Democrats? Republicans? It did not matter. “Convicting the wrong person is not just a fairness concern but also a public safety concern,” the pair write. “When an innocent person languishes in prison, a guilty person goes free.”
So what? Give me that old-time retribution, you know?
The findings suggest to me an inability of more Americans to ever see themselves as unfairly charged or guilty of anything. “Stand your ground” has been codified across the country, as Digby noted on Monday: “Self-defense has been redefined to mean you can kill if you simply feel threatened. There’s no responsibility to retreat and there doesn’t have to be an actual threat. Kill first and ask questions later.”
Conservatism, especially these days, is an ideology of perpetual innocence.
Michelle Goldberg examines the ReAwaken America Tour, the “Christian nationalist roadshow co-founded by the former Trump national security adviser Michael Flynn.” The issue for Republicans in 2024 “isn’t whether the next Republican presidential candidate is going to be a Christian nationalist,” but “what sort of Christian nationalism will prevail: the elite, doctrinaire variety of candidates like Gov. Ron DeSantis of Florida, or the violently messianic version embodied by Flynn and Trump.”
Goldberg writes:
If DeSantis treats Christianity as a moral code he’d like to impose on the rest of us, Trump treats it as an elevated status that should come with special perks. That’s how he can slam DeSantis for being “sanctimonious” even as he wraps his own campaign in biblical raiment. If a Republican wins in 2024, the victor will preside over a Christian nationalist administration. The question is whether that person will champion an orthodoxy or a cult.

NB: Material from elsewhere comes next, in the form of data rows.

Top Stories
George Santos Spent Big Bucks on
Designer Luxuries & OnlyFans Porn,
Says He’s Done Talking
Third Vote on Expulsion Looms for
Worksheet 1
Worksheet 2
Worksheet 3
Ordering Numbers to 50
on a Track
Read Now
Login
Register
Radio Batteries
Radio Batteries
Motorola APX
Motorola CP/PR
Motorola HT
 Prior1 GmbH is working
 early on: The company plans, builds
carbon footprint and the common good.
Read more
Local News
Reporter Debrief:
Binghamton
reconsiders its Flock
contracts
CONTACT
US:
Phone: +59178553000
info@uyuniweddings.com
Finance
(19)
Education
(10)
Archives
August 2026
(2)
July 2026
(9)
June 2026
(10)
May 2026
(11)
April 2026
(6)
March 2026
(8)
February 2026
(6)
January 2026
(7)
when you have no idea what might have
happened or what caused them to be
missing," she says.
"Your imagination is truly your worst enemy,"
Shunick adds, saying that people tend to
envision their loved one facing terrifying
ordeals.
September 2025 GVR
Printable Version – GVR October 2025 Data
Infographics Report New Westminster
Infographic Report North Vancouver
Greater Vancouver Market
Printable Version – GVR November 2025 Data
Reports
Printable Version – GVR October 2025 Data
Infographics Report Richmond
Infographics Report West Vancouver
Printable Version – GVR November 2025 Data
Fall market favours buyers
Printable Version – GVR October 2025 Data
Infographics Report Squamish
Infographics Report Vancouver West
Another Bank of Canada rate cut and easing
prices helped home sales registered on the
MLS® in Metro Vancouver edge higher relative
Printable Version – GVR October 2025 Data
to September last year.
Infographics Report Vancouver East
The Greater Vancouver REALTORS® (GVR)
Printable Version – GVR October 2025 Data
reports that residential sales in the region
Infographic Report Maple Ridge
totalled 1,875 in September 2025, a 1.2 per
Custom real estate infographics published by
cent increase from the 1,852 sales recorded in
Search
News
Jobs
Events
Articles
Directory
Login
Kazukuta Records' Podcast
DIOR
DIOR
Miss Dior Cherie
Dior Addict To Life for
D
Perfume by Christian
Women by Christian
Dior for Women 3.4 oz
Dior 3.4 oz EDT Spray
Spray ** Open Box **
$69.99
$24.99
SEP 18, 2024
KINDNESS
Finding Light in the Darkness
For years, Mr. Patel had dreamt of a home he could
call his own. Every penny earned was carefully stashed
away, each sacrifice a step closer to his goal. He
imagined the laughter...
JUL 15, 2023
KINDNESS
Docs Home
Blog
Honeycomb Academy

But Christian nationalism is more like the old Reese’s commercial about peanut butter and chocolate. You got nationalism in my Christianity, etc. Happy accident?
People with a taste for punishment are like Alex of A Clockwork Orange, mimicking godliness while fantasizing about whipping Jesus up the hill. Or about gunning down (or choking to death) perceived evil doers before they’ve done anything evil. Making white people uncomfortable is enough to merit death these days. They cannot imagine themselves wrongly accused or killed.
Give them access to power and they’ll find out soon enough once they’ve run out of the obvious heretics to punish.